It started with this exchange with a Christian, Robert, in comments to a previous post.
PZ: if your reason and faith come into conflict, which will you choose to discard?
Robert: Reason every time, only a fool wouldn't.
Robert goes on to elucidate.
Reason is a tool; faith is life - now you tell me what's more valuable. Reason itself tells one to dispense with reason here. ... salvation is offered to a PERSON, not just his intellect. Think about it: why would God want to save only a part of one? You ... are an emotionally retarded reason worshiper, as are all atheists and God-haters... Moreover, you have yet to force the above choice upon me. I resolved the apparent contradictions in my account.

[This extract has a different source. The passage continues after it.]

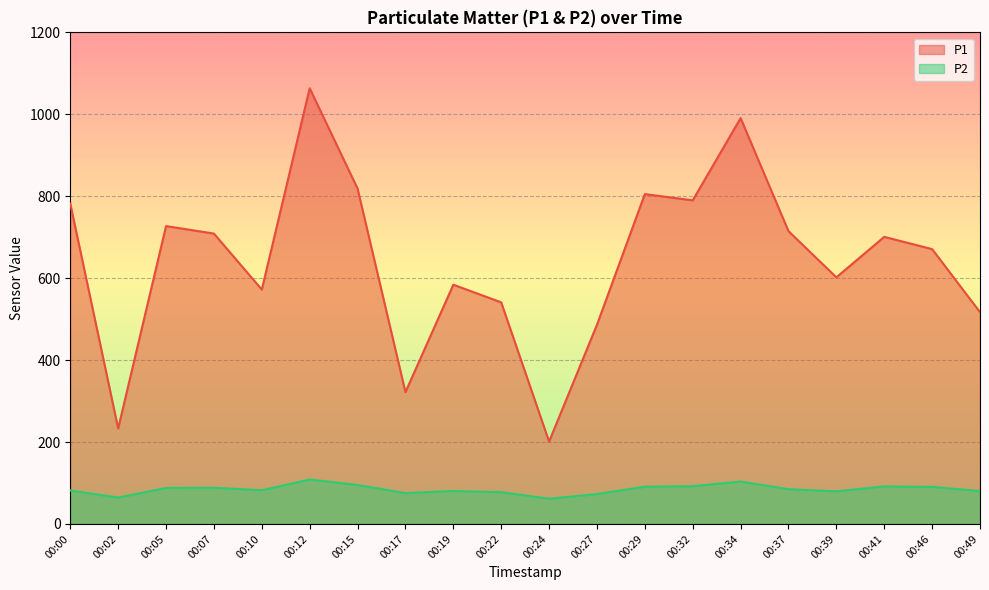

The P2 series shows 108.4 at 00:12. True or false?

True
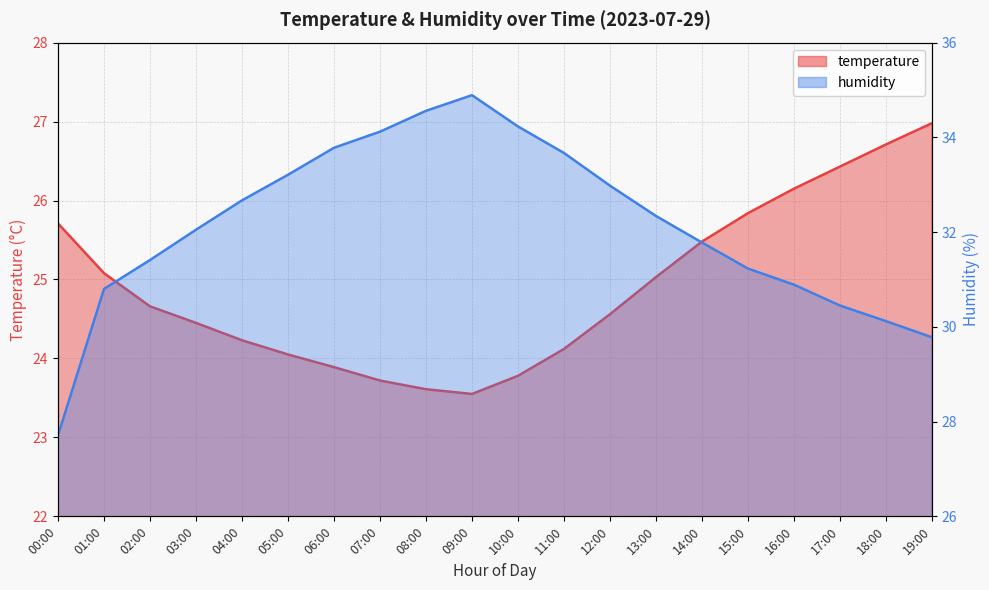

What is the sum of all humidity values?

642.7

An interesting comment: 'faith is life'. We all have faith of one kind or another. For example, I have faith that the Christian hell is not real, although I can't prove it. This doesn't conflict with reason but it isn't perfectly justified by reason alone. I just find believing in hell impossible, almost physically offensive.
I think human beings live in an intolerable circumstance. We live, but we know we must die, we have hopes for the future but almost all of them (of necessity) must fail, most of our potential is wasted, and the world is full of suffering. Yet we have to go on. So here is my definition of faith:
The beliefs we have to have, just so that we can carry on living.
And that's why 'faith is life'. If I thought that people were really burning in hell, I couldn't carry on living. No doubt for a Christian the thought that his existence, his selfhood, will cease to be in a few decades is similarly intolerable. I don't have proof of my faith, but I can't discard it, and for the Christian presumably the same is true. Faith is driven by this necessity.
Other things I have faith in - that the world is real, that other people are real, that the world has some reason and regularity to it, that kindness is worth it - and so on, loads of beliefs which aren't against reason but aren't utterly guaranteed by reason.
People obviously then add a freight of other beliefs (good and bad) onto that core engine of necessity, and you end up with a big baggage of food taboos, creationism, politics or whatever.
I think to be most healthy, people (including atheists) should probably try to see how much of their 'faith' is just baggage of this kind, and how much we really can't shift. I think once you get to that core you won't make somebody change. And that's why I think we have to just pass over other people's faiths, and accept them, because it is life to them.